◆ Required action: Beginning with the line where "Rotate the lassoed" appears, retype every remaining line of the data below, both the first and last included.
□ □ □ □ □ □ □
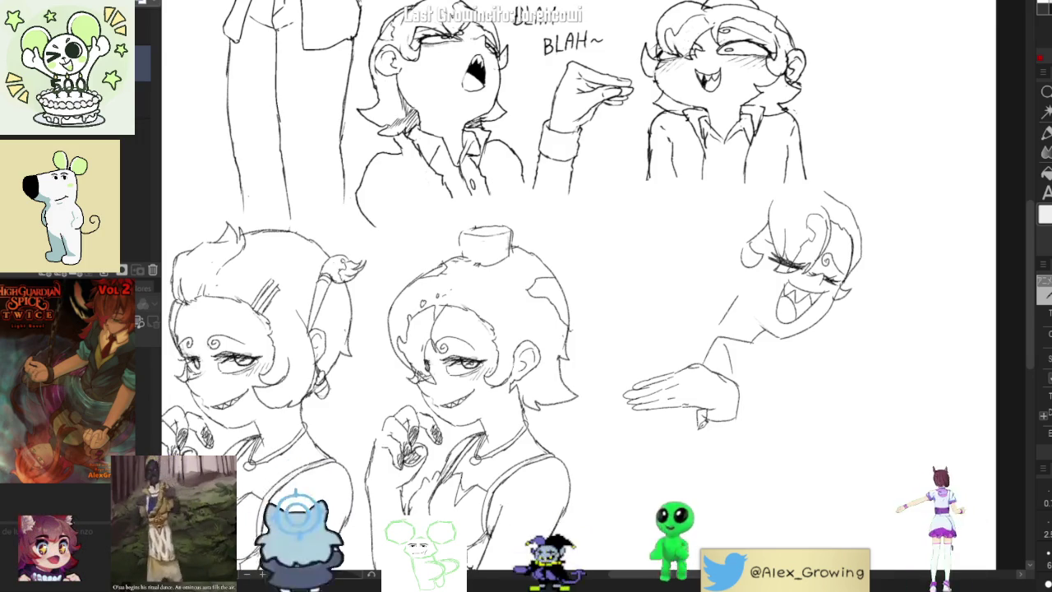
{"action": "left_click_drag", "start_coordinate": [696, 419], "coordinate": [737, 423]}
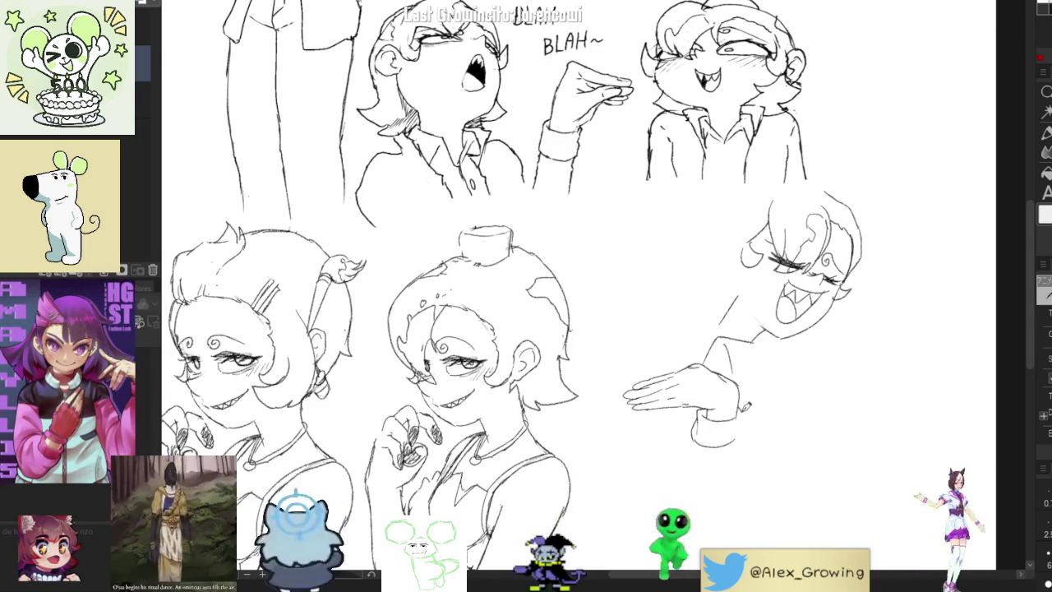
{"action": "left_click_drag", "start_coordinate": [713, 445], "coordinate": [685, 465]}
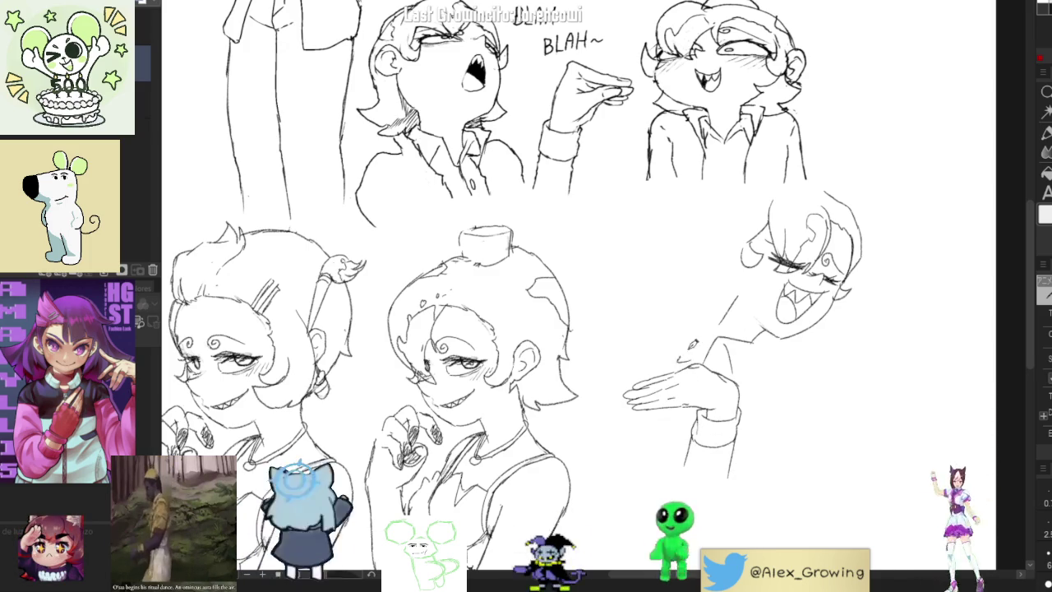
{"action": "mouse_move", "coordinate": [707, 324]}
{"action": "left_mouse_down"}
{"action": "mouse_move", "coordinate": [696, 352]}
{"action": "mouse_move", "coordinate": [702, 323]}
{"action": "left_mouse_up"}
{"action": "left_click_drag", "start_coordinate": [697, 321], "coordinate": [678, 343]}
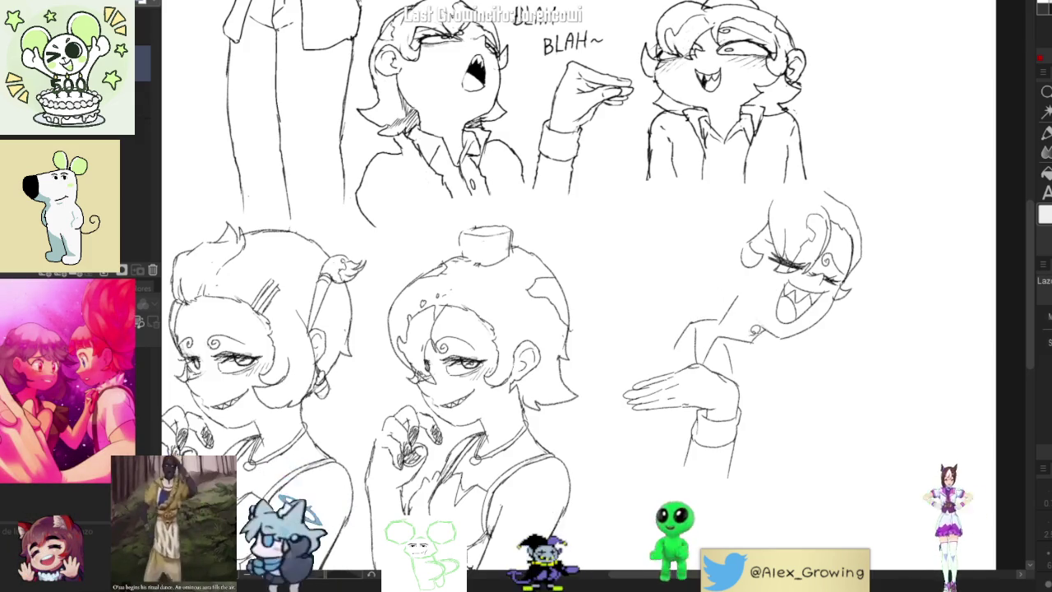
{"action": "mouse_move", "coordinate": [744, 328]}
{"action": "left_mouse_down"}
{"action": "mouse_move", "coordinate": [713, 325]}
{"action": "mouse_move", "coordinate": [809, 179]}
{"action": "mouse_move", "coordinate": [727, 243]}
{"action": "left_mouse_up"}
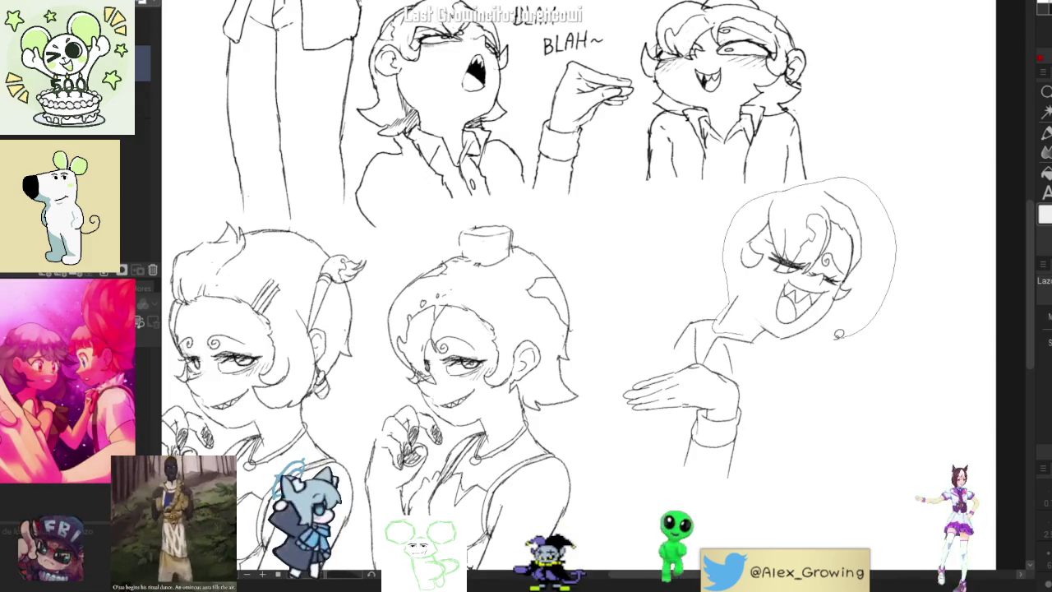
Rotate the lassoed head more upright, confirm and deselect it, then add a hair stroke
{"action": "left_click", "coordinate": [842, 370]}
□ □ □ □ □ □ □
◆ Solution for this task:
Rotate the lassoed head more upright, confirm and deselect it, then add a hair stroke
{"action": "left_click", "coordinate": [842, 370]}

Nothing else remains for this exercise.